▶ Prompt
Entries follow. Give back exactly the lines starting at the one containing "Das kabellose Programmier- und Diagnosegerät" and ending at the one containing "HABEN AUCH FOLGENDE", and no other lines.

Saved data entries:
******

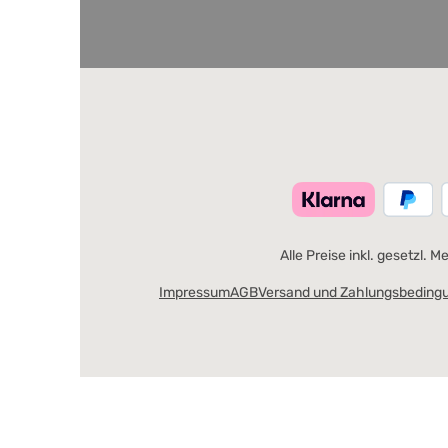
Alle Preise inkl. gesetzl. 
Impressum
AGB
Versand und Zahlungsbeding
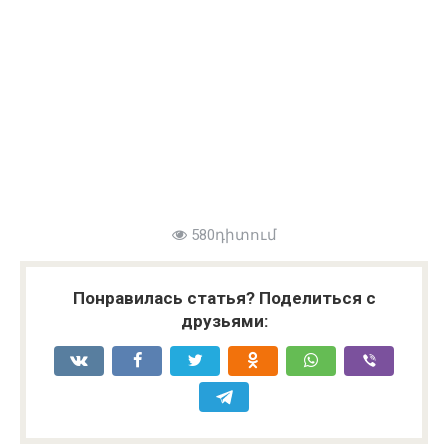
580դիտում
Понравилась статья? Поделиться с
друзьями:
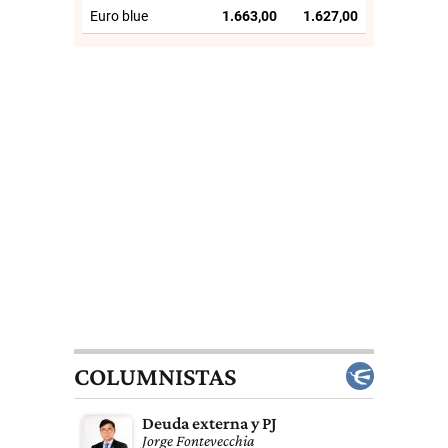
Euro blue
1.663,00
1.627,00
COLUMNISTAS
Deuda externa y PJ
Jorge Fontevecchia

******

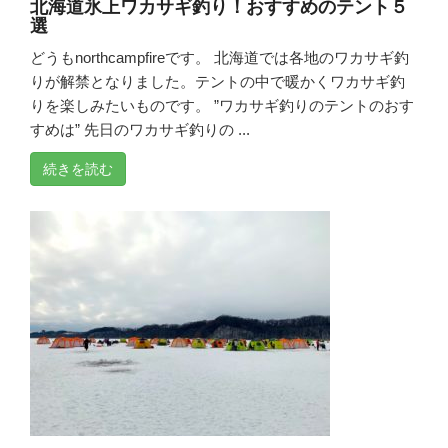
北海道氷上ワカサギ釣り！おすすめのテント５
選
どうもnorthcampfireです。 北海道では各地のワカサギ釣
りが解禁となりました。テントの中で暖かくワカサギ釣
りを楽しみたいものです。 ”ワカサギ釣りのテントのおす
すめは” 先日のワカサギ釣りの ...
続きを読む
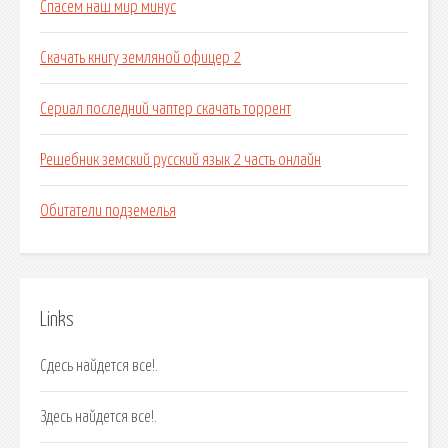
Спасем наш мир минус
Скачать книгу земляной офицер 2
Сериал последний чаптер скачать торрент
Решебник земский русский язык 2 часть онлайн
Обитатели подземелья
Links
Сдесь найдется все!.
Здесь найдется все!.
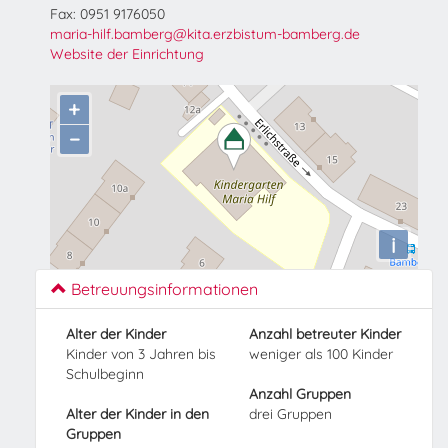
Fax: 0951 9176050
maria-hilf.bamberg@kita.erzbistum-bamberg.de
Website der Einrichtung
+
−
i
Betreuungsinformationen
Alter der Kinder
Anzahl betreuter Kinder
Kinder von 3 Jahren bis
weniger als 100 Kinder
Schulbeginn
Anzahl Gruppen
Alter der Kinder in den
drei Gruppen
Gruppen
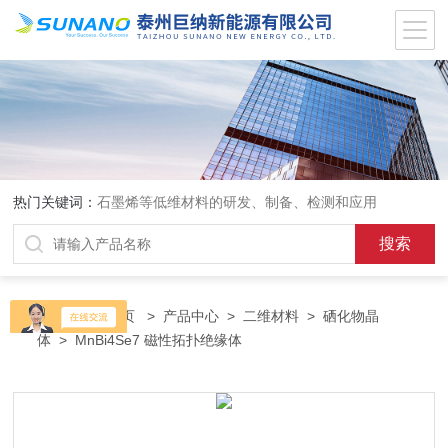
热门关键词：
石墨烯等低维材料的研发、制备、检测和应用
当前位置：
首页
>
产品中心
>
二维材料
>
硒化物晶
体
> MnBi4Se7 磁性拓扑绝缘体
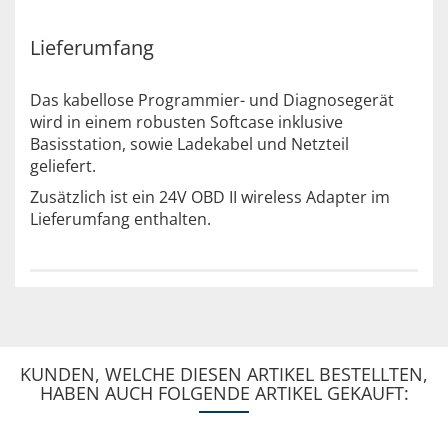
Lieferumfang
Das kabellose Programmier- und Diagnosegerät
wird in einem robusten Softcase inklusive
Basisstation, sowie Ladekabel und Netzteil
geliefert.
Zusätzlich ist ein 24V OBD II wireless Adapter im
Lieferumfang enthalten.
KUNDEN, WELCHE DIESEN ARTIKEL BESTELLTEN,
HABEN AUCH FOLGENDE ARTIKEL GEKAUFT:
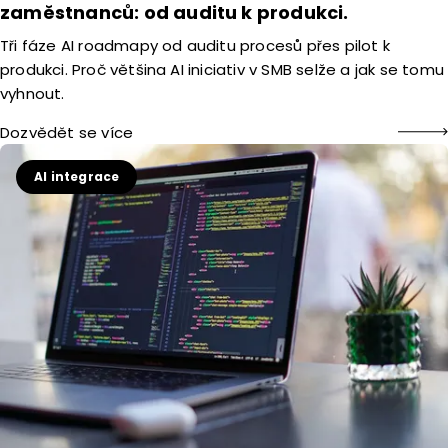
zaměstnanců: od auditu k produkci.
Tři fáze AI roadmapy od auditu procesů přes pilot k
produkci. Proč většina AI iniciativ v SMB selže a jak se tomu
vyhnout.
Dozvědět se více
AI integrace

******

▶ Output for this exercise
Das kabellose Programmier- und Diagnosegerät
wird in einem robusten Softcase inklusive
Basisstation, sowie Ladekabel und Netzteil
geliefert.
Zusätzlich ist ein 24V OBD II wireless Adapter im
Lieferumfang enthalten.
KUNDEN, WELCHE DIESEN ARTIKEL BESTELLTEN,
HABEN AUCH FOLGENDE ARTIKEL GEKAUFT:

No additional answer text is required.